Speaking at a press conference in Colombo, Pillay added that calls for an international inquiry are likely to continue unless there is a credible national process to investigate what happened at the end of the war in Sri Lanka.

She also hit out against the government, saying that four years after the end of the war people were still suffering amid signs the country was headed in an authoritarian direction.

“It is important everyone realise that although the fighting is over, the suffering is not,” Pillay told a news conference at the end of a controversial fact-finding mission to assess Sri Lanka’s progress after the 26-year war.
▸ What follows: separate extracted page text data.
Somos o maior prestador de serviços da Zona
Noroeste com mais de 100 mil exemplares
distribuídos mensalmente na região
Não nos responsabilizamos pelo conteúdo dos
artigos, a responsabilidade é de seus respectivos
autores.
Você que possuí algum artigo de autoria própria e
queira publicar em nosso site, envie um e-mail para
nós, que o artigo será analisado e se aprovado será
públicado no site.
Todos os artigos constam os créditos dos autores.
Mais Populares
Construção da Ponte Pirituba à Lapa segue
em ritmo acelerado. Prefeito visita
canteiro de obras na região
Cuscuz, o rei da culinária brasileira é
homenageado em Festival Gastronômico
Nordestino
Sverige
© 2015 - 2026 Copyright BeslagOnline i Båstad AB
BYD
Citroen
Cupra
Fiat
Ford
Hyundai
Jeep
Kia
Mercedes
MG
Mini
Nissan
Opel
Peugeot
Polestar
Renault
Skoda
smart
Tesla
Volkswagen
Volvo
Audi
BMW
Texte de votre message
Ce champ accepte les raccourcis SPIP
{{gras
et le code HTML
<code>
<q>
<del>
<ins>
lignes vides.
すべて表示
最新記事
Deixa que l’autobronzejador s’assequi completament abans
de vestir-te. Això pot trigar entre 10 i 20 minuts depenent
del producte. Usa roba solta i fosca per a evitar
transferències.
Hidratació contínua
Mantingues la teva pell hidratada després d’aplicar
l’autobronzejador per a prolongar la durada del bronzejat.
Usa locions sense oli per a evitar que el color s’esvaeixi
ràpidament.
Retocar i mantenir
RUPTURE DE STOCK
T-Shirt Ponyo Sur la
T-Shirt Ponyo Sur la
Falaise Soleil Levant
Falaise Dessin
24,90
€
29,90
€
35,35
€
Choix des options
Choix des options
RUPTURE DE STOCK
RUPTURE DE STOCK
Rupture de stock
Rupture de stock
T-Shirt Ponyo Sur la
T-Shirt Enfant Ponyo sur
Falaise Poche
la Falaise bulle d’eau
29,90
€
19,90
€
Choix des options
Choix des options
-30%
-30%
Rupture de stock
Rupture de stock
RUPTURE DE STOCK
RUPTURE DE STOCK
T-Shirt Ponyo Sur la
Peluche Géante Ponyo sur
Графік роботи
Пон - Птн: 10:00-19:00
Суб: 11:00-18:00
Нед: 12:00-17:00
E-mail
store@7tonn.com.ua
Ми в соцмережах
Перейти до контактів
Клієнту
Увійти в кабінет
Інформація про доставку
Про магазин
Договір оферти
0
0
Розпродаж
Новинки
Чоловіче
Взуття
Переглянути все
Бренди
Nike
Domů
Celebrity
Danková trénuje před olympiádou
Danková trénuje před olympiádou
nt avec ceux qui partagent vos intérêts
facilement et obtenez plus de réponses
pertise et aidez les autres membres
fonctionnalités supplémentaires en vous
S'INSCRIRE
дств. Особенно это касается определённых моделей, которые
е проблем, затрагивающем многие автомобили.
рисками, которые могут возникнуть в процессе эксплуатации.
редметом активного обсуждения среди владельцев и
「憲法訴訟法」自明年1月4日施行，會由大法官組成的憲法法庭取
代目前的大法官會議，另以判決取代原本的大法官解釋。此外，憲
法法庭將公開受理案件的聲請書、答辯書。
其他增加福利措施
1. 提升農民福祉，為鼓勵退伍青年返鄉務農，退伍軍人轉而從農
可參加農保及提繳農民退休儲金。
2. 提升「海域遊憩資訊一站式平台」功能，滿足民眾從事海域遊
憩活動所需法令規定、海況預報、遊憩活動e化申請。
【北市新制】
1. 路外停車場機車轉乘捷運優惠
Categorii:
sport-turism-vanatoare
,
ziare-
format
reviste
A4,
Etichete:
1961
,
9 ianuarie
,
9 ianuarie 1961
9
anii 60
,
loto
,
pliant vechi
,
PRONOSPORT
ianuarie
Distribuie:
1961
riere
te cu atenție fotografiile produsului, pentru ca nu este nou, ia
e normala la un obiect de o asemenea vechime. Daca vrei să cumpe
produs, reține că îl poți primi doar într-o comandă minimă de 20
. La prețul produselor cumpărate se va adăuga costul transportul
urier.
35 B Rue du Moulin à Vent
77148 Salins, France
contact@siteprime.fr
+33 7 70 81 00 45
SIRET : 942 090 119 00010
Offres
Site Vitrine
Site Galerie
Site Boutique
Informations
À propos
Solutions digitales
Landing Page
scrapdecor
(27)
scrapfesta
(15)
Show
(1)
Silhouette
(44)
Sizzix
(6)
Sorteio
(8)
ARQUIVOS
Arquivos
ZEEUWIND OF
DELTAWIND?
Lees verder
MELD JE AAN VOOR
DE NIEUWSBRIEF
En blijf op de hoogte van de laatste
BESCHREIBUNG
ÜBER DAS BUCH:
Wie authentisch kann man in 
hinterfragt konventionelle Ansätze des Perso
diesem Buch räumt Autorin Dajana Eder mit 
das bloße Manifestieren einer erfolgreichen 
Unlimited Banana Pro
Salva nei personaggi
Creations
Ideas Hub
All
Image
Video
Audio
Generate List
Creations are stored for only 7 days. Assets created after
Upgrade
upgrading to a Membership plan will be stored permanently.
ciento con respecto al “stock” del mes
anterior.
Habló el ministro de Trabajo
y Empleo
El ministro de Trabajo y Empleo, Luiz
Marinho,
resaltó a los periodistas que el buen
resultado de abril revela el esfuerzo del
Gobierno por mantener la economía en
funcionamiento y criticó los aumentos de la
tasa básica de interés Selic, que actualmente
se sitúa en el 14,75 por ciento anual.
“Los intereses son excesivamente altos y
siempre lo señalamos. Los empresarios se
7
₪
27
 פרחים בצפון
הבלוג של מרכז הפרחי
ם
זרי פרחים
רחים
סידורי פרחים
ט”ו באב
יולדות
“I’m deeply concerned that Sri Lanka, despite the opportunity provided by the end of the war to construct a new vibrant, all-embracing state, is showing signs of heading in an increasingly authoritarian direction.”

Pillay visited the former northern war zones in Jaffna, Kilinochchi, Mullaitivu and the eastern district of Trincomalee, and met leaders in the capital of Colombo.

The visit has sparked demonstrations for and against her mission.

Sri Lankan President Mahinda Rajapaksa told her on Friday that his people believed the UN is a biased organisation, and a report she was due to release next month had already prejudged the country.

Pillay further said that President Rajapaksa had apologised to her, for the “deeply offensive remarks” made against her by some ministers and others.

Navanethem Pillay said the president apologised when she had said that such “wildly incorrect and deeply offensive” statements were never made in any of the 60 countries she had previously visited as UNHCHR.

She said that three ministers and various propagandists had, on the basis of her Indian Tamil heritage, described her as a “tool of the LTTE”, and as a “Tamil Tigress in the UN”. These people had really “gone over the top”, Pillay said.

Portraying herself as impartial, she described the LTTE as a “murderous organisation” and recalled that she had visited Lanka in 2000 to pay homage to Dr Neelan Tiruchelvan, assassinated by the LTTE in 1999.

She pointed out that in every UN statement it had been said that crimes by both the government and the LTTE should be credibly investigated and had offered her office’s support for the probe.

Pillay said that she would “closely examine” the government’s report on the implementation of the recommendations of the Lessons Learnt and Reconciliation Commission (LLRC) and report to the UNHRC.

On the issue of the militarisation of the administration of the Tamil-speaking North, Pillay said that the involvement of the military was much greater than needed, and that people saw it as “oppressive and intrusive.”

She also called for a Right to Information Act; the restoration of the Independent Commissions to oversee the work of key government institutions; and devolution of power.